- **Directions**
Return the records word for word. Pictures do not belong in the copy.

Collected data
- - -
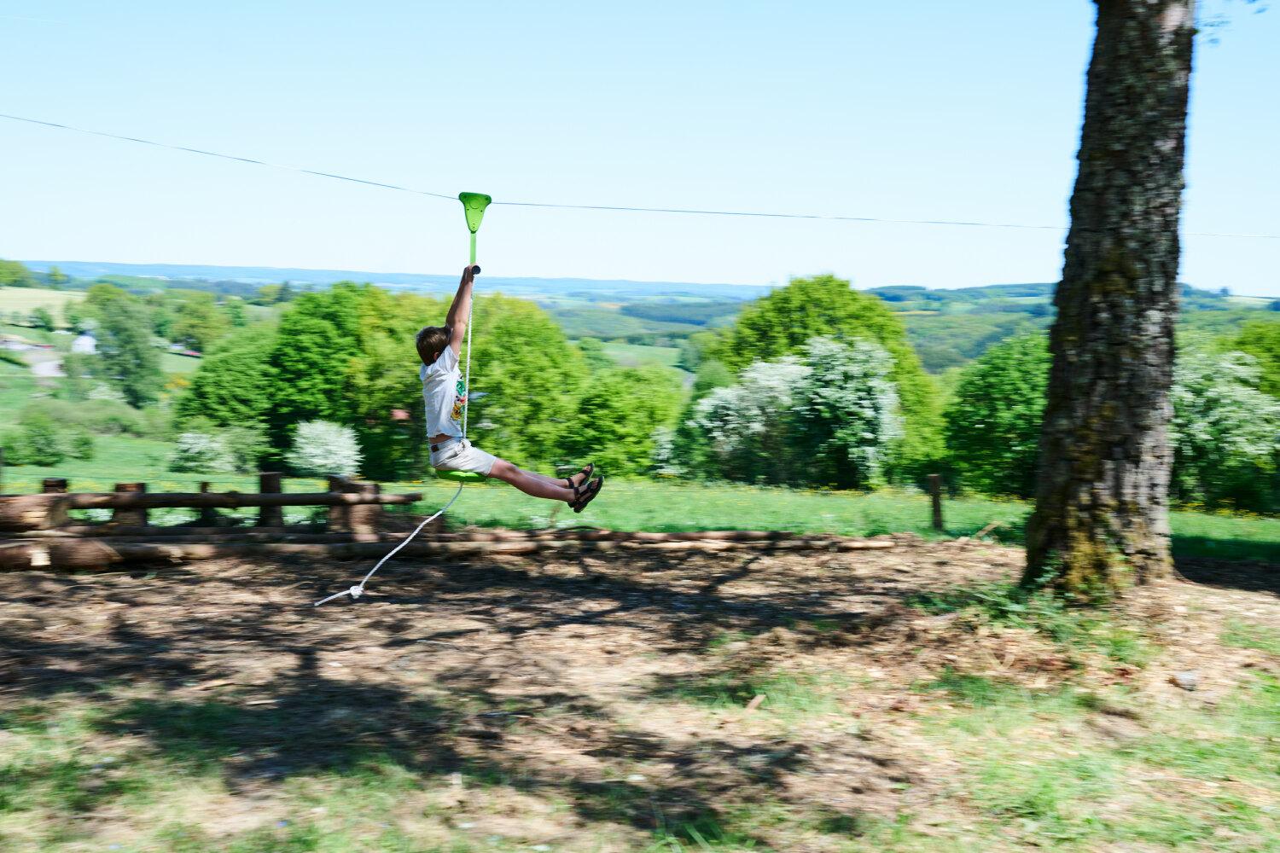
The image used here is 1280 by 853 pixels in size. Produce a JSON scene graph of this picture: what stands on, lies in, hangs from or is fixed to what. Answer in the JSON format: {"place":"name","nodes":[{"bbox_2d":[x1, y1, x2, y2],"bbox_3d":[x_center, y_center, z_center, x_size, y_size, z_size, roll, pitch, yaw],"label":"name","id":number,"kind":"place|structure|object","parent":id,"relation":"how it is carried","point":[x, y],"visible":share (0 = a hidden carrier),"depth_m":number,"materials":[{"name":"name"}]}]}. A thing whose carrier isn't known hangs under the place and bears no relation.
{"place":"outdoors","nodes":[
{"label":"outdoors","id":0,"kind":"place"},
{"bbox_2d":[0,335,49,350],"label":"house","id":1,"kind":"structure","parent":0,"point":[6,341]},
{"bbox_2d":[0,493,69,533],"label":"log","id":2,"kind":"object","parent":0,"point":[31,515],"visible":0.87,"depth_m":10.13,"materials":[{"name":"brown wood"}]},
{"bbox_2d":[0,286,82,324],"label":"field","id":3,"kind":"structure","parent":0,"point":[51,302],"materials":[{"name":"green plant"}]},
{"bbox_2d":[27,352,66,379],"label":"road","id":4,"kind":"structure","parent":0,"point":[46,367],"materials":[{"name":"grey concrete"}]},
{"bbox_2d":[70,332,97,354],"label":"house","id":5,"kind":"structure","parent":0,"point":[89,344],"materials":[{"name":"white"}]},
{"bbox_2d":[81,282,165,405],"label":"tree","id":6,"kind":"object","parent":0,"point":[141,364],"visible":0.97,"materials":[{"name":"green plant"}]},
{"bbox_2d":[168,290,239,353],"label":"tree","id":7,"kind":"object","parent":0,"point":[204,324],"visible":0.94,"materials":[{"name":"green plant"}]},
{"bbox_2d":[0,535,1279,852],"label":"dirt ground","id":8,"kind":"structure","parent":0,"point":[735,583],"materials":[{"name":"brown soil"}]},
{"bbox_2d":[0,537,117,570],"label":"log","id":9,"kind":"object","parent":8,"relation":"on","point":[3,553],"visible":0.92,"depth_m":9.47,"materials":[{"name":"brown wood"}]},
{"bbox_2d":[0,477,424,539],"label":"wooden fence","id":10,"kind":"object","parent":8,"relation":"on","point":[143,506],"visible":0.82,"depth_m":11.34,"materials":[{"name":"brown wood"}]},
{"bbox_2d":[326,475,383,534],"bbox_3d":[-2.346,0.741,11.995,0.401,0.581,0.393,1,4,-1],"label":"wooden post","id":11,"kind":"object","parent":8,"relation":"on","point":[369,523],"visible":0.68,"depth_m":11.86,"materials":[{"name":"brown wood"}]},
{"bbox_2d":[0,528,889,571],"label":"log","id":12,"kind":"object","parent":8,"relation":"on","point":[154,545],"visible":0.89,"depth_m":10.37,"materials":[{"name":"brown wood"}]},
{"bbox_2d":[743,692,765,713],"bbox_3d":[0.441,1.081,5.698,0.077,0.059,0.154,2,4,18],"label":"wood piece","id":13,"kind":"object","parent":8,"relation":"on","point":[755,702],"visible":0.94,"depth_m":5.69,"materials":[{"name":"brown wood"}]},
{"bbox_2d":[1024,0,1193,594],"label":"tree trunk","id":14,"kind":"object","parent":8,"relation":"on","point":[1078,346],"visible":0.98,"materials":[{"name":"plant"}]},
{"bbox_2d":[0,116,1279,239],"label":"rope","id":15,"kind":"object","parent":14,"relation":"attached to","point":[247,160],"visible":0.93,"depth_m":9.63,"materials":[{"name":"grey"}]},
{"bbox_2d":[438,192,490,480],"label":"swing","id":16,"kind":"object","parent":15,"relation":"hanging from","point":[462,197],"visible":0.68,"depth_m":8.90,"materials":[{"name":"green plastic"}]},
{"bbox_2d":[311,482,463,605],"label":"rope","id":17,"kind":"object","parent":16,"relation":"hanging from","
- - -
- **Response to the task**
The image used here is 1280 by 853 pixels in size. Produce a JSON scene graph of this picture: what stands on, lies in, hangs from or is fixed to what. Answer in the JSON format: {"place":"name","nodes":[{"bbox_2d":[x1, y1, x2, y2],"bbox_3d":[x_center, y_center, z_center, x_size, y_size, z_size, roll, pitch, yaw],"label":"name","id":number,"kind":"place|structure|object","parent":id,"relation":"how it is carried","point":[x, y],"visible":share (0 = a hidden carrier),"depth_m":number,"materials":[{"name":"name"}]}]}. A thing whose carrier isn't known hangs under the place and bears no relation.
{"place":"outdoors","nodes":[
{"label":"outdoors","id":0,"kind":"place"},
{"bbox_2d":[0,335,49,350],"label":"house","id":1,"kind":"structure","parent":0,"point":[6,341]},
{"bbox_2d":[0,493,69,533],"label":"log","id":2,"kind":"object","parent":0,"point":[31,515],"visible":0.87,"depth_m":10.13,"materials":[{"name":"brown wood"}]},
{"bbox_2d":[0,286,82,324],"label":"field","id":3,"kind":"structure","parent":0,"point":[51,302],"materials":[{"name":"green plant"}]},
{"bbox_2d":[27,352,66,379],"label":"road","id":4,"kind":"structure","parent":0,"point":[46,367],"materials":[{"name":"grey concrete"}]},
{"bbox_2d":[70,332,97,354],"label":"house","id":5,"kind":"structure","parent":0,"point":[89,344],"materials":[{"name":"white"}]},
{"bbox_2d":[81,282,165,405],"label":"tree","id":6,"kind":"object","parent":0,"point":[141,364],"visible":0.97,"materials":[{"name":"green plant"}]},
{"bbox_2d":[168,290,239,353],"label":"tree","id":7,"kind":"object","parent":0,"point":[204,324],"visible":0.94,"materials":[{"name":"green plant"}]},
{"bbox_2d":[0,535,1279,852],"label":"dirt ground","id":8,"kind":"structure","parent":0,"point":[735,583],"materials":[{"name":"brown soil"}]},
{"bbox_2d":[0,537,117,570],"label":"log","id":9,"kind":"object","parent":8,"relation":"on","point":[3,553],"visible":0.92,"depth_m":9.47,"materials":[{"name":"brown wood"}]},
{"bbox_2d":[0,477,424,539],"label":"wooden fence","id":10,"kind":"object","parent":8,"relation":"on","point":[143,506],"visible":0.82,"depth_m":11.34,"materials":[{"name":"brown wood"}]},
{"bbox_2d":[326,475,383,534],"bbox_3d":[-2.346,0.741,11.995,0.401,0.581,0.393,1,4,-1],"label":"wooden post","id":11,"kind":"object","parent":8,"relation":"on","point":[369,523],"visible":0.68,"depth_m":11.86,"materials":[{"name":"brown wood"}]},
{"bbox_2d":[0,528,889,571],"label":"log","id":12,"kind":"object","parent":8,"relation":"on","point":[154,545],"visible":0.89,"depth_m":10.37,"materials":[{"name":"brown wood"}]},
{"bbox_2d":[743,692,765,713],"bbox_3d":[0.441,1.081,5.698,0.077,0.059,0.154,2,4,18],"label":"wood piece","id":13,"kind":"object","parent":8,"relation":"on","point":[755,702],"visible":0.94,"depth_m":5.69,"materials":[{"name":"brown wood"}]},
{"bbox_2d":[1024,0,1193,594],"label":"tree trunk","id":14,"kind":"object","parent":8,"relation":"on","point":[1078,346],"visible":0.98,"materials":[{"name":"plant"}]},
{"bbox_2d":[0,116,1279,239],"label":"rope","id":15,"kind":"object","parent":14,"relation":"attached to","point":[247,160],"visible":0.93,"depth_m":9.63,"materials":[{"name":"grey"}]},
{"bbox_2d":[438,192,490,480],"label":"swing","id":16,"kind":"object","parent":15,"relation":"hanging from","point":[462,197],"visible":0.68,"depth_m":8.90,"materials":[{"name":"green plastic"}]},
{"bbox_2d":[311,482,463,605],"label":"rope","id":17,"kind":"object","parent":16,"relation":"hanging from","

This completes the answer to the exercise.